594. Longest Harmonious Subsequence

Problem statement:

We define a harmonious array is an array where the difference between its maximum value and its minimum value is exactly 1.

Now, given an integer array, you need to find the length of its longest harmonious subsequence among all its possible subsequences.

Example 1:

Input: [1,3,2,2,5,2,3,7]
Output: 5
Explanation: The longest harmonious subsequence is [3,2,2,2,3].

Solution one: two pointers, sliding window(AC)

This is the first problem of leetcode weekly contest 33. It asks the longest of harmonious subsequence.

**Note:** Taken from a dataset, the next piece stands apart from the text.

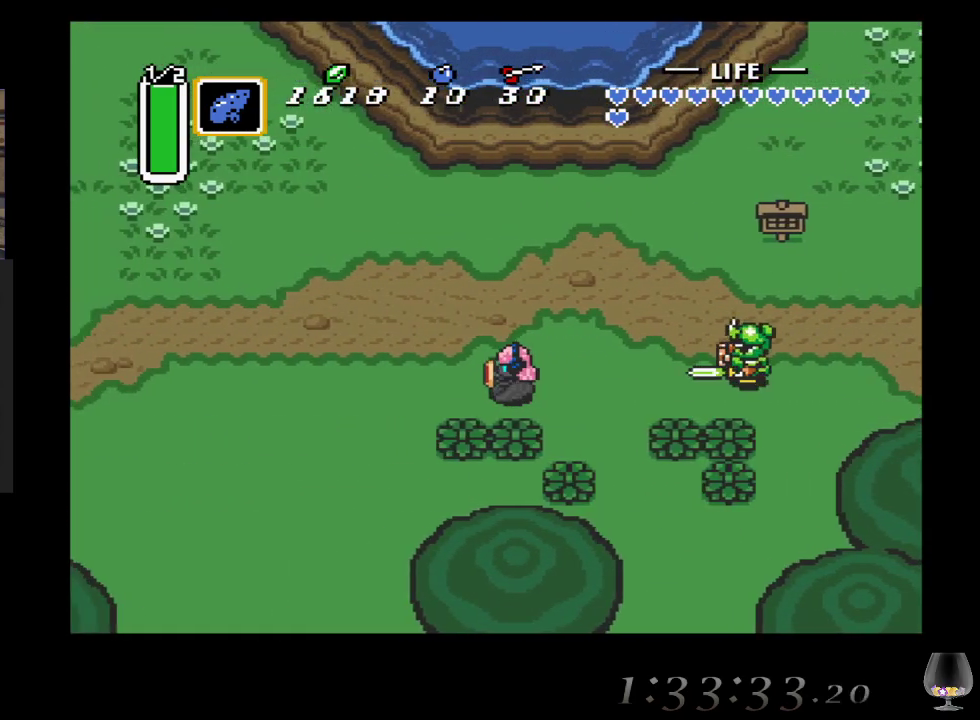
{"buttons": [], "left_stick": "left", "events": []}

The definition of harmonious subsequence is: the difference between its maximum value and its minimum value is exactly 1. 

As what described, such as subsequence, max and min value, the relative position of each element in harmonious subsequence does not matter. We can sort the array by ascending order and use two pointers(left and right) behaving like a sliding window to find the max length harmonious subsequence from the beginning to end. 

The basic idea:

• Sort the array in ascending order. O(nlogn)
• Two pointers: left = 0, right = 0; loop from the beginning to end. O(n)
  • nums[right] - nums[left] == 1 ---> right++ && update the max length
  • nums[right] - nums[left] > 1 ---> left++
  • nums[right] - nums[left] < 1 ---> right++

Time complexity O(nlogn). The most time consuming step is sorting. Space complexity is O(1).

class Solution {
public:
    int findLHS(vector<int>& nums) {
        sort(nums.begin(), nums.end());
        int left = 0;
        int right = 0;
        int max_len = 0;
        while(left <= right && right < nums.size()){
            if(nums[right] - nums[left] == 1){
                max_len = max(max_len, right - left + 1);
                right++;
            } else if(nums[right] - nums[left] < 1){
                right++;
            } else {
                left++;
            }
        }
        return max_len;
    }
};

Solution two: hash table without sorting(AC)

This idea comes from longest harmonious subsequence article in leetcode. It reduces the time complexity to O(n) at the cost of O(n) of space complexity.

It employs a hash table(<value, # of this value>) to find the answer.

The basic idea:

• Loop from the beginning to end, count the number of a value.
• Loop the hash table, find whether the value which is greater 1 than current value in hash table exists. 
  • Yes, update the max length by the sum of the # of two values.
  • No, continue.

Time complexity is O(n). Space complexity is O(n).

class Solution {
public:
    // this is hash table version
    int findLHS(vector<int>& nums) {
        unordered_map<int, int> hash_table;
        for(auto num : nums){
            hash_table[num]++;
        }
        // find the element which is just greater 1 than current element in hash table
        // update the max len by the sum of their count
        int max_len = 0;
        for(auto it : hash_table){
            if(hash_table.count(it.first + 1)){
                max_len = max(max_len, it.second + hash_table[it.first + 1]);
            }
        }
        return max_len;
    }
};